Men's Health: 12 Signs You Are Healthy
Sept. 29 -- Ask a man if he’s healthy, and he’ll say, “Sure.”
And he’ll say it even if there’s blood coming out of both ears. That’s because most men have a very general definition of health: If you can get up in the morning and make it to work, then you must be healthy. And if you can get home from work without collapsing — well, then you must be really healthy!
We asked a dozen physicians to define exactly what it means to be in “excellent health,” and they gave us the checklist that you need to complete before boasting about your super fitness. If you can check off at least eight of these 12 qualities, then you’re more than a good guy — you’re a physical specimen possessing rare genetic gifts. We may have you stuffed for posterity.
You Have Extremely High Cholesterol About 356,000 men die of heart disease every year — twice the tally killed by cancer. “But if you have an HDL (high-density lipoprotein — the good stuff) count of 90 mg/dl or more, you have very little worry of developing heart disease or arteriosclerosis,” says Dr.
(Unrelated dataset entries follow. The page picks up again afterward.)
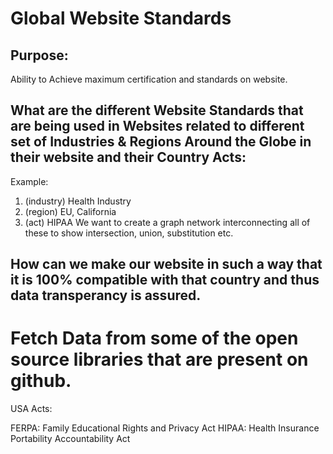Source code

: # Global Website Standards
## Purpose: 
Ability to Achieve maximum certification and standards on website.
## What are the different Website Standards that are being used in Websites related to different set of Industries & Regions Around the Globe in their website and their Country Acts:
Example:
1. (industry) Health Industry
2. (region) EU, California
3. (act) HIPAA
We want to create a graph network interconnecting all of these to show intersection, union, substitution etc.
## How can we make our website in such a way that it is 100% compatible with that country and thus data transperancy is assured.


# Fetch Data from some of the open source libraries that are present on github.

USA Acts:

FERPA: Family Educational Rights and Privacy Act
HIPAA: Health Insurance Portability Accountability Act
E. Randy Eckert, a pathologist and medical director at North Austin Medical Center in Texas. “You have an ample supply of HDL to keep your arteries clean, so you should never develop significant blockages.” Research bears this out: A study that followed 8,586 Israeli men for 21 years found that those with the highest HDL cholesterol levels were least likely to die of strokes.
To increase your HDL cholesterol levels, you need to exercise at a moderate intensity for about 20 minutes at least four times a week, and drop at least 5 pounds from your gut.
You Have an Athlete's Heart Your heart will beat a fixed number of times before it shuts down. So you don’t blow your quota by age 50, you need to keep your resting heart rate below 60 beats per minute, says Dr. Thomas Graboys, a cardiologist at the Harvard medical school. Find your resting rate by taking your pulse in the morning while you’re still in bed; multiply the beats in 15 seconds by four.
“Exercising at moderate intensities for long periods will lower your resting heart rate over time,” explains the appropriately named Dale Huff, of the American College of Exercise. The weekly prescription: at least four 40-minute aerobic workouts. To maintain an effective workout pace keep varying your intensity. For example, run, bike, or row slowly for 3 minutes, then go all out for 1 minute. Keep repeating this cycle until you’ve gone completely nuts.